# [Task instructions]
Look below for the line containing "left eye: (214, 222)" and the line containing "left back paw: (546, 481)"; repeat exactly those two lines and all lines between them, and nothing else.
*** Dataset entries ***
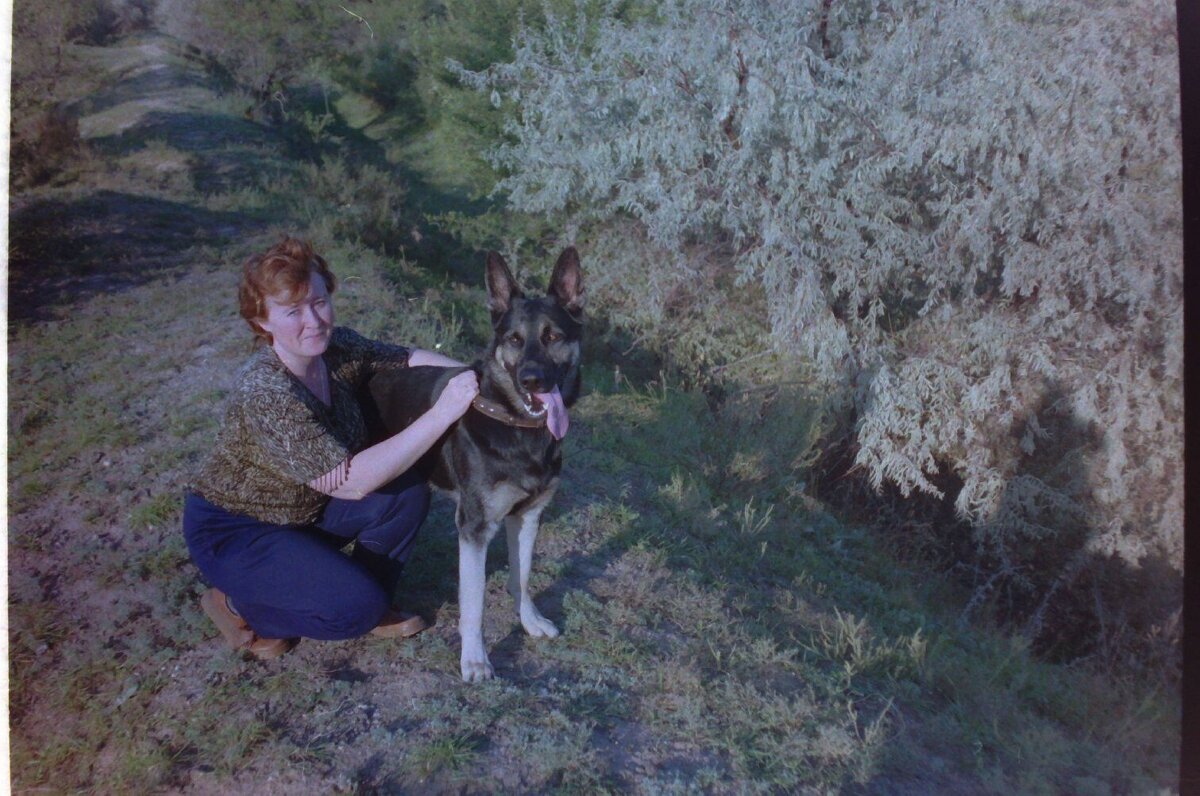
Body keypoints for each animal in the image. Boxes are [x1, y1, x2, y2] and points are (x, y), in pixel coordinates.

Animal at [362, 247, 583, 677]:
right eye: (514, 340)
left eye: (553, 337)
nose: (532, 380)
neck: (516, 425)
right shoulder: (475, 527)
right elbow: (474, 602)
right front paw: (475, 659)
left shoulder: (527, 516)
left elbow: (522, 578)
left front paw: (530, 621)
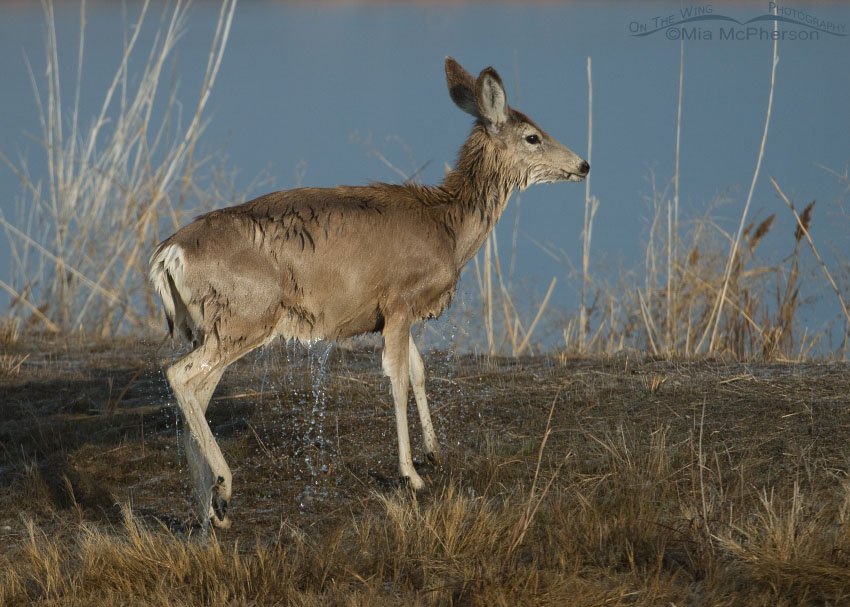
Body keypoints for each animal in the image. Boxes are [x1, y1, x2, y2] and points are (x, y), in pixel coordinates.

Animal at [150, 57, 589, 528]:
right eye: (533, 136)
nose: (584, 165)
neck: (448, 229)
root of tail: (168, 254)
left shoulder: (395, 313)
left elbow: (418, 370)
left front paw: (434, 452)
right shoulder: (398, 299)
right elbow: (397, 378)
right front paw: (411, 475)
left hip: (216, 324)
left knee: (199, 389)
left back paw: (209, 504)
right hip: (247, 314)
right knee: (181, 376)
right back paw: (223, 489)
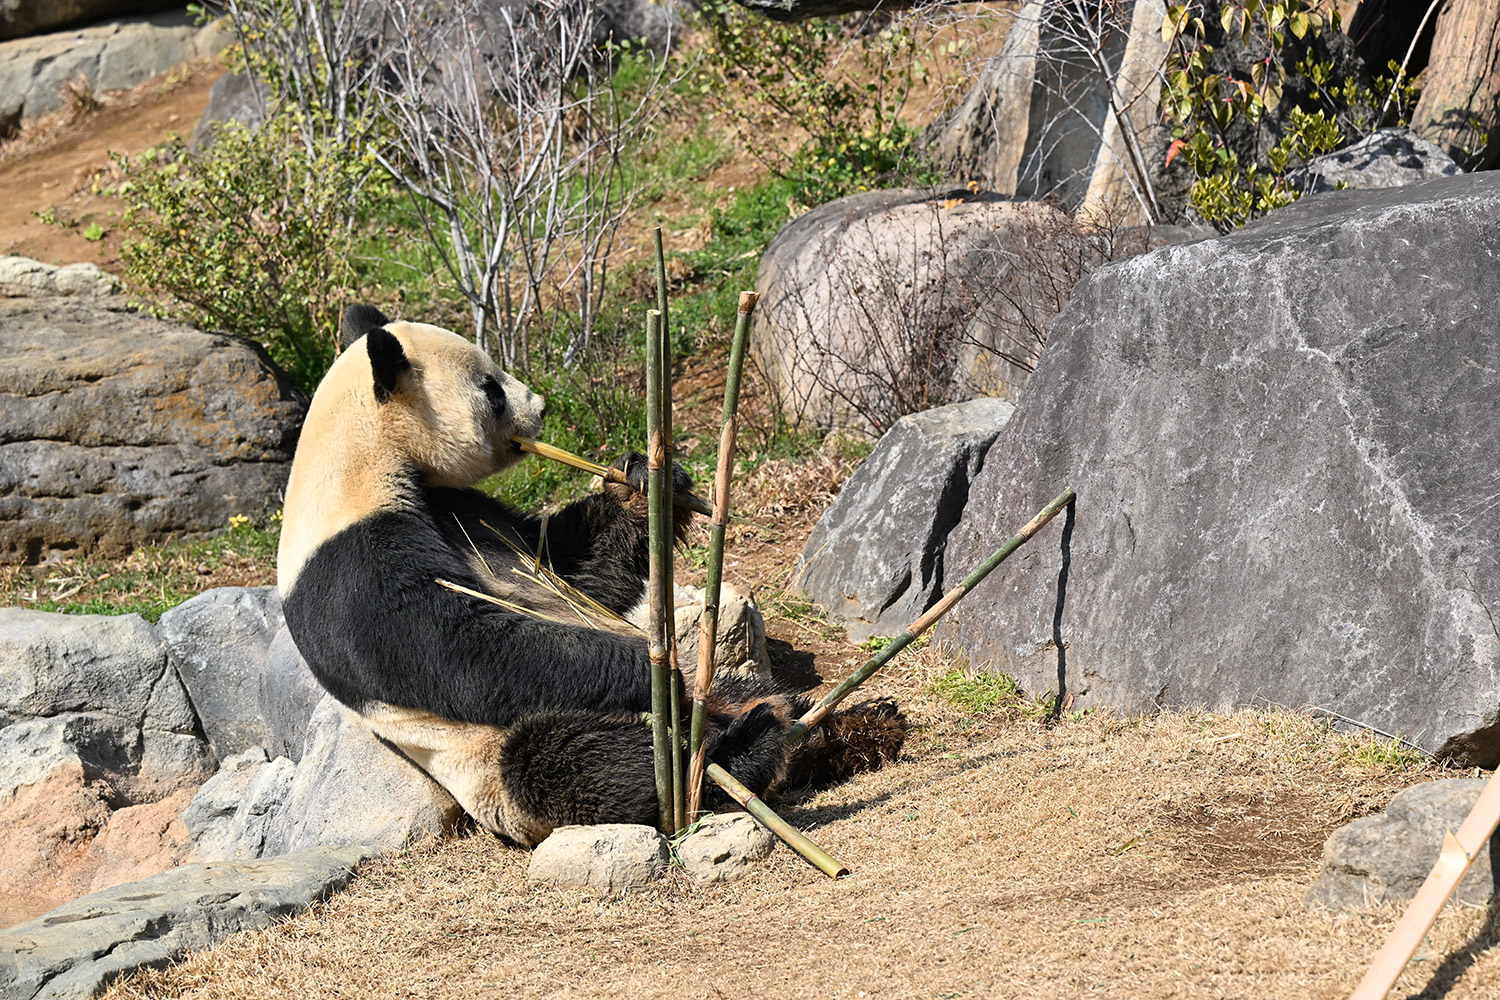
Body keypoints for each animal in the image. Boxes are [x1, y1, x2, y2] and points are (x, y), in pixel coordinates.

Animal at [277, 302, 906, 845]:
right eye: (491, 389)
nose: (542, 408)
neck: (360, 455)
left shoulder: (460, 506)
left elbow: (567, 567)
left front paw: (644, 482)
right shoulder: (352, 565)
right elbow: (462, 648)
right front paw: (646, 668)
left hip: (717, 694)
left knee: (744, 692)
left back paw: (845, 724)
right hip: (493, 766)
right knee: (573, 762)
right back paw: (748, 745)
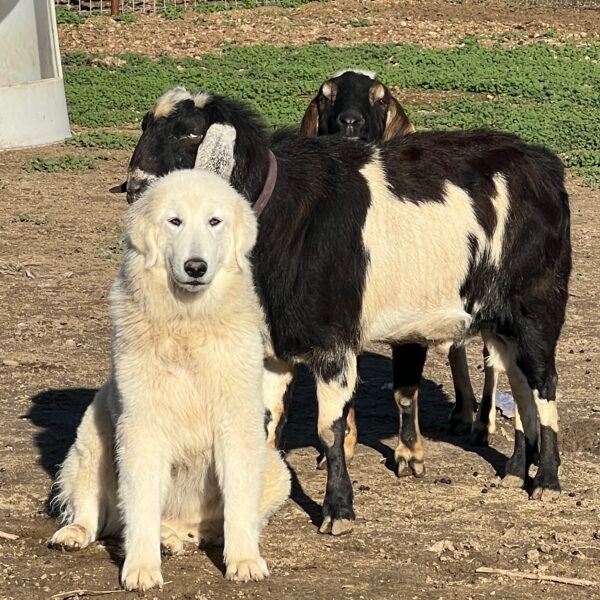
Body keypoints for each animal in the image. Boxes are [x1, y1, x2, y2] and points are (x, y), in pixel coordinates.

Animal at [50, 171, 290, 592]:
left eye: (214, 222)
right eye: (174, 221)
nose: (195, 266)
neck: (187, 322)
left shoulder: (238, 422)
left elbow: (239, 504)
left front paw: (244, 561)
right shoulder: (143, 424)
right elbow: (141, 504)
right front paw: (141, 568)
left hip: (275, 466)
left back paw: (187, 537)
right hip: (93, 436)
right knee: (95, 511)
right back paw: (81, 533)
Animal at [115, 88, 568, 536]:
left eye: (191, 132)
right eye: (146, 124)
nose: (137, 189)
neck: (285, 220)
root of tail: (545, 167)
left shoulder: (332, 343)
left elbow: (328, 429)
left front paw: (338, 510)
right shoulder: (274, 348)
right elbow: (266, 423)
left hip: (537, 309)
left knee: (544, 385)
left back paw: (546, 481)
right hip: (501, 324)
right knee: (521, 386)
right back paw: (514, 471)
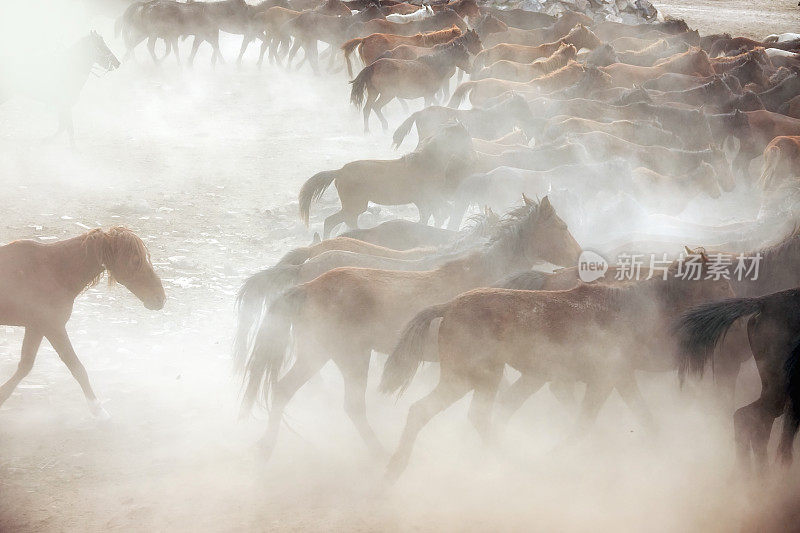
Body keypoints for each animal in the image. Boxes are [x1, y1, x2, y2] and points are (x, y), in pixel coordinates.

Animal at [0, 229, 165, 420]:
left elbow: (25, 366)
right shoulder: (53, 327)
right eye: (136, 260)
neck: (54, 271)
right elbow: (77, 368)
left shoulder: (37, 327)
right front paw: (98, 410)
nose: (160, 298)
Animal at [238, 197, 580, 460]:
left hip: (318, 352)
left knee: (283, 389)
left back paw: (266, 448)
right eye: (562, 227)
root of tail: (307, 282)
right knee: (350, 405)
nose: (580, 258)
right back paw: (379, 452)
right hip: (348, 356)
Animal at [382, 256, 736, 480]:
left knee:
*** End of Dataset entries ***
# [Exercise response]
left eye: (214, 222)
right eye: (174, 221)
nose: (195, 266)
neck: (187, 322)
left shoulder: (238, 422)
left elbow: (239, 504)
left front paw: (244, 561)
right shoulder: (143, 424)
right elbow: (141, 504)
right front paw: (141, 568)
left hip: (275, 466)
left back paw: (187, 537)
right hip: (93, 436)
right knee: (95, 511)
right back paw: (81, 533)
Animal at [115, 88, 568, 536]:
left eye: (191, 132)
right eye: (146, 124)
nose: (137, 189)
neck: (285, 220)
root of tail: (545, 167)
left shoulder: (332, 343)
left elbow: (328, 429)
left front paw: (338, 510)
right shoulder: (274, 348)
right elbow: (266, 423)
left hip: (537, 309)
left knee: (544, 385)
left back paw: (546, 481)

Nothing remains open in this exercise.